DOCUMENT SEGMENT:
>>

# Snap-on Bike Tools



## marmiteuk (Oct 28, 2005)

I heard that snap-on make a range of bike specific tools , i have tried asking my local snap-on dealer( hear in the uk) but he knows nothing and shows little interest of finding out for me. can any one clear this up for me please..........


----------



## mtnbiker1973 (Oct 5, 2004)

marmiteuk said:


> I heard that snap-on make a range of bike specific tools , i have tried asking my local snap-on dealer( hear in the uk) but he knows nothing and shows little interest of finding out for me. can any one clear this up for me please..........


I *believe* if you ask snap-on about bike tools, they will think you are talking motorcycle. Yes, they do have motorcycle tools. I also *think* that they do make tools for bicycle repair, but they are not snap-on brand. They are brand labeled for someone else, and are not near the quality of a snap-on tool.


----------



## trailrash (Jan 7, 2005)

I took a look at their website, and I didn't find any bike tools. If they DID sell bike tools, I'd buy them in a heartbeat.

<<

EXPLORE THE MATERIAL:
A. Answer these questions about the forum thread on Snap-on bike tools, one line each:
(i) In what country is marmiteuk's local Snap-on dealer?
(ii) According to mtnbiker1973, what will Snap-on assume you mean when you ask about bike tools?
(iii) Where did trailrash look for bike tools?
B. Give the username of every person who posts in the Snap-on bike tools thread.

STUDY MATERIAL:

>>

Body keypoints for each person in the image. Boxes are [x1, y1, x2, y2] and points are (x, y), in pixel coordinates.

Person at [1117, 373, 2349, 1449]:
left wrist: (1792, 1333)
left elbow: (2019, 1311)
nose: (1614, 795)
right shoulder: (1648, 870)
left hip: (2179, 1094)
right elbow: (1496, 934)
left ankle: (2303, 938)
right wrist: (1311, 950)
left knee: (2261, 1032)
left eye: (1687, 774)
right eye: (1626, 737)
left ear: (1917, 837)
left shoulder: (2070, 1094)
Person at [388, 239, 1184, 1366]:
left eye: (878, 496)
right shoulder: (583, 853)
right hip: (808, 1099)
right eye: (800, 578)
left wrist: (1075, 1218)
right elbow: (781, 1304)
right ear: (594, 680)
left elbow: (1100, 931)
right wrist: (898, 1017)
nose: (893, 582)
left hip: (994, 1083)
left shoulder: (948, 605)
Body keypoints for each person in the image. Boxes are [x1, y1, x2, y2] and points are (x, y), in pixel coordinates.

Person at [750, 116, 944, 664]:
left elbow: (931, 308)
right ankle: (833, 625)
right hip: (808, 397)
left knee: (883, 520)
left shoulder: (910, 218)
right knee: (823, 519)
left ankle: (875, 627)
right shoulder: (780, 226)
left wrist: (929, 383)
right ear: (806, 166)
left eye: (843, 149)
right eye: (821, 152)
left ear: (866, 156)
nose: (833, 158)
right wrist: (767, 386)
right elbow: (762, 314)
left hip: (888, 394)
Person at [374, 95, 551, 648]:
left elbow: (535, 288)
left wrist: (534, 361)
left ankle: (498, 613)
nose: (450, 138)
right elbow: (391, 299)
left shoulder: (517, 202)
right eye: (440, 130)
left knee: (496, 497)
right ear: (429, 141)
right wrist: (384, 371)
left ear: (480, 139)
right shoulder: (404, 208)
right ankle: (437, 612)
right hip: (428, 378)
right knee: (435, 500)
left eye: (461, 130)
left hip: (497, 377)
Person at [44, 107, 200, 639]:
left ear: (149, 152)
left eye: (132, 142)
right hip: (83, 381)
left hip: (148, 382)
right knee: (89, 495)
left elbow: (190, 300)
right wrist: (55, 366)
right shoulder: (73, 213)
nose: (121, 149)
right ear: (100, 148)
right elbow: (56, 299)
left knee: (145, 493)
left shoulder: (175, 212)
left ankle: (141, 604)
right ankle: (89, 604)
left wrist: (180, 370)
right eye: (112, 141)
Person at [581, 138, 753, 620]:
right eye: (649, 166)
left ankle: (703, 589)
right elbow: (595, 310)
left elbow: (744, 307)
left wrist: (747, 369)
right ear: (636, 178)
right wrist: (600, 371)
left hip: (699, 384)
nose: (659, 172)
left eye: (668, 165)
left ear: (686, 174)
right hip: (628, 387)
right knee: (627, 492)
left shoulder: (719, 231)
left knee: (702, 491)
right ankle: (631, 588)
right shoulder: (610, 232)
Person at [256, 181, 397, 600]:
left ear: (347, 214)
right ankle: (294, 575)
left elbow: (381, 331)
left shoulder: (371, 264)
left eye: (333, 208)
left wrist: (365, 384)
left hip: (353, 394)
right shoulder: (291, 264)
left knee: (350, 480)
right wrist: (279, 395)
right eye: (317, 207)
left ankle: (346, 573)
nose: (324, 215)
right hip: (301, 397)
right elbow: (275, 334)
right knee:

<<

EXPECTED RESULTS:
A.
(i) The UK.
(ii) Motorcycle tools.
(iii) On Snap-on's website.

B. marmiteuk, mtnbiker1973, trailrash